### Work item
All of the data below is to be copied exactly.

### Available data

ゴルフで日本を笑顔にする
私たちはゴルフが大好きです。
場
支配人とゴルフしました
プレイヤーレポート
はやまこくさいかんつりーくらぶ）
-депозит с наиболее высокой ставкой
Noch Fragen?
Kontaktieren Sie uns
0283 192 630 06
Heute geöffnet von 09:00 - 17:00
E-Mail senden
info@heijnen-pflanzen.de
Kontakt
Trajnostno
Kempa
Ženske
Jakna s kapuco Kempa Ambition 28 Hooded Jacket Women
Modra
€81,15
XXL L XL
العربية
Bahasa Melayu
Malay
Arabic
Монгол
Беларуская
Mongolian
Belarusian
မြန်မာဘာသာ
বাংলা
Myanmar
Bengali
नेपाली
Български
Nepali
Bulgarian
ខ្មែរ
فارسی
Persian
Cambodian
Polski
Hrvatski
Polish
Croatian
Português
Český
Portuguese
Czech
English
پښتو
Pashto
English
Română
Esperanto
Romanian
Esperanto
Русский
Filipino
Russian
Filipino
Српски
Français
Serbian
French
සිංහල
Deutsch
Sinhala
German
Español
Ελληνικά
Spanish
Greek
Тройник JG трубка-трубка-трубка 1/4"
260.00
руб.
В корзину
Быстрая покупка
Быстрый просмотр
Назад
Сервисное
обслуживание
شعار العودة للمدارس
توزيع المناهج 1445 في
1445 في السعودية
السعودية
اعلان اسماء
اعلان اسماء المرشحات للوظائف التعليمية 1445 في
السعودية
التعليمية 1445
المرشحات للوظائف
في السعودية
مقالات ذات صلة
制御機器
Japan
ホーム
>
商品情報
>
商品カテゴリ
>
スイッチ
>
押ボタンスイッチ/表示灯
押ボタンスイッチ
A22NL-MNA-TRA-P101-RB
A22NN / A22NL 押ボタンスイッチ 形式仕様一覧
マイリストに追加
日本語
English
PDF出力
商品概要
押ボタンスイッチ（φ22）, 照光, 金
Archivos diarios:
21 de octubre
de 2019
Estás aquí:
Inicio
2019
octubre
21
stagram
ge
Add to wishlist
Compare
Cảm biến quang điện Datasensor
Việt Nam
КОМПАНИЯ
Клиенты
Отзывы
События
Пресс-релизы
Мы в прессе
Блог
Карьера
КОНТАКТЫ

### Answer to this task
ゴルフで日本を笑顔にする
私たちはゴルフが大好きです。
場
支配人とゴルフしました
プレイヤーレポート
はやまこくさいかんつりーくらぶ）
-депозит с наиболее высокой ставкой
Noch Fragen?
Kontaktieren Sie uns
0283 192 630 06
Heute geöffnet von 09:00 - 17:00
E-Mail senden
info@heijnen-pflanzen.de
Kontakt
Trajnostno
Kempa
Ženske
Jakna s kapuco Kempa Ambition 28 Hooded Jacket Women
Modra
€81,15
XXL L XL
العربية
Bahasa Melayu
Malay
Arabic
Монгол
Беларуская
Mongolian
Belarusian
မြန်မာဘာသာ
বাংলা
Myanmar
Bengali
नेपाली
Български
Nepali
Bulgarian
ខ្មែរ
فارسی
Persian
Cambodian
Polski
Hrvatski
Polish
Croatian
Português
Český
Portuguese
Czech
English
پښتو
Pashto
English
Română
Esperanto
Romanian
Esperanto
Русский
Filipino
Russian
Filipino
Српски
Français
Serbian
French
සිංහල
Deutsch
Sinhala
German
Español
Ελληνικά
Spanish
Greek
Тройник JG трубка-трубка-трубка 1/4"
260.00
руб.
В корзину
Быстрая покупка
Быстрый просмотр
Назад
Сервисное
обслуживание
شعار العودة للمدارس
توزيع المناهج 1445 في
1445 في السعودية
السعودية
اعلان اسماء
اعلان اسماء المرشحات للوظائف التعليمية 1445 في
السعودية
التعليمية 1445
المرشحات للوظائف
في السعودية
مقالات ذات صلة
制御機器
Japan
ホーム
>
商品情報
>
商品カテゴリ
>
スイッチ
>
押ボタンスイッチ/表示灯
押ボタンスイッチ
A22NL-MNA-TRA-P101-RB
A22NN / A22NL 押ボタンスイッチ 形式仕様一覧
マイリストに追加
日本語
English
PDF出力
商品概要
押ボタンスイッチ（φ22）, 照光, 金
Archivos diarios:
21 de octubre
de 2019
Estás aquí:
Inicio
2019
octubre
21
stagram
ge
Add to wishlist
Compare
Cảm biến quang điện Datasensor
Việt Nam
КОМПАНИЯ
Клиенты
Отзывы
События
Пресс-релизы
Мы в прессе
Блог
Карьера
КОНТАКТЫ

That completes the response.